For what it is worth, I'm pretty sure that Amazon is already doing this at their Amazon Fresh drive-up stores. When you drive up, a sign lights up to say that your order is coming soon. The experience degrades a little bit if you arrive in a car they've never seen before -- a human stops by your window with a tablet to check you in.
I've been mulling over trying to build one for our cove/neighborhood.
Ring/security cameras are fine but being able to pinpoint a handful of plates to the wee hours of the morning would allow theft issues to be handled pretty easily when cross referenced with camera tech.
Ex. Right now you get a description like "Older white 4 door" or "White Nissan Sentra"
Bounce that against plates from that time and you've got a good match to work off of, especially if the owner matches descriptions from cameras.
You don't need automated license plate recognition for that, though. If you find the motion events in the wee hours, and have a sufficiently high-quality video frame [1], you can easily check the type of car and then know the license plate by reading it with the neural network that was preinstalled between your ears rather than a software one.
I've been writing my own home surveillance camera network video recorder software, so I've thought about plugging in something like this, but I don't think it's really necessary. The one time I might use it is if there's a car that was likely involved in a burglary, I might scan the previous few weeks to find previous times they were in-frame. Then I might see their scoping the place out, potentially revealing more about themselves. It's too labor-intensive to look through that many motion events by hand.

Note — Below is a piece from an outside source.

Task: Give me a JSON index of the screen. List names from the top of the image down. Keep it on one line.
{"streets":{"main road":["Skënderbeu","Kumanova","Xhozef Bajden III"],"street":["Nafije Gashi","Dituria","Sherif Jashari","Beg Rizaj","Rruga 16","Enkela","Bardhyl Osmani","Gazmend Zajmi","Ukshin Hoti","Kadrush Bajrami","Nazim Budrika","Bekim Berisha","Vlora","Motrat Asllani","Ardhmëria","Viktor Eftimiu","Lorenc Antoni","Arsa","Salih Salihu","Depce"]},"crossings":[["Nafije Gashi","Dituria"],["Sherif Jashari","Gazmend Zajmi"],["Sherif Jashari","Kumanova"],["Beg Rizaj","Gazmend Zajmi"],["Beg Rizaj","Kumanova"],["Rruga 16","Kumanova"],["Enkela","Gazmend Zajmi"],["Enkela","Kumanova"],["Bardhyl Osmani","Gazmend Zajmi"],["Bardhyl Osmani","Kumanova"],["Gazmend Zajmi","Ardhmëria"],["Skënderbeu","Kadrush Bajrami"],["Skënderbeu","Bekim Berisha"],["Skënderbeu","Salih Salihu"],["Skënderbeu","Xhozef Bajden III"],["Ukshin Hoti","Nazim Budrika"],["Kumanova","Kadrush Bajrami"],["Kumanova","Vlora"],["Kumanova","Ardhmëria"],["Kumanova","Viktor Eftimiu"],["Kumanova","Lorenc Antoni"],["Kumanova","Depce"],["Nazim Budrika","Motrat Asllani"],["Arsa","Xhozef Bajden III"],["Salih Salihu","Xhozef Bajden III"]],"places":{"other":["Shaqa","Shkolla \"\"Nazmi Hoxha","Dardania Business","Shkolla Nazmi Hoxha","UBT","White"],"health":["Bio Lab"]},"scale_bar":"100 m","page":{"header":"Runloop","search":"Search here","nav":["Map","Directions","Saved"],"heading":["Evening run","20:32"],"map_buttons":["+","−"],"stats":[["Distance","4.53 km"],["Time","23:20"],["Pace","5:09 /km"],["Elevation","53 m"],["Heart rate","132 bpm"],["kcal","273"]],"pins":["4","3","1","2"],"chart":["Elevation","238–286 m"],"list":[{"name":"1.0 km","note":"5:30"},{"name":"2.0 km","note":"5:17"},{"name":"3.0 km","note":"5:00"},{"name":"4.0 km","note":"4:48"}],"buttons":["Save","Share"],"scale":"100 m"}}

[1] My understanding is this requires some care. You have to select the right kind of camera, place/aim/zoom it carefully, and tune it for license plate recognition, particularly at night. I think the cameras typically come tuned for slow-moving, not-very-reflective-to-IR objects. License plates on a moving car are the opposite, so you want to say decrease the aperture and increase the shutter speed from the default, position it carefully as I said, maybe tweak some other settings, and test it.
The primary idea behind this post is to show how you can use OCR technology to one of the simplest problems (LPR). Given how widespread Licence Plates are and how easily you can collect this data. Most other use cases are a little more niche and difficult to relate with.
I doubt LPR will be the primary utility of this kind of tech.
> I doubt LPR will be the primary utility of this kind of tech.
You're right. LPR isn't going to be the primary utility, but it's very possible that this will be one of the first areas to benefit from this tech at scale.
Step 1: read Tensorflow first tutorial (which is about OCR).
Step 2: try to apply it (license plate).
Step 3: don't study any math but brag about knowing AI for your friends so you seem smart.
Success as defined by non-educated (and some from the social studies) people everywhere.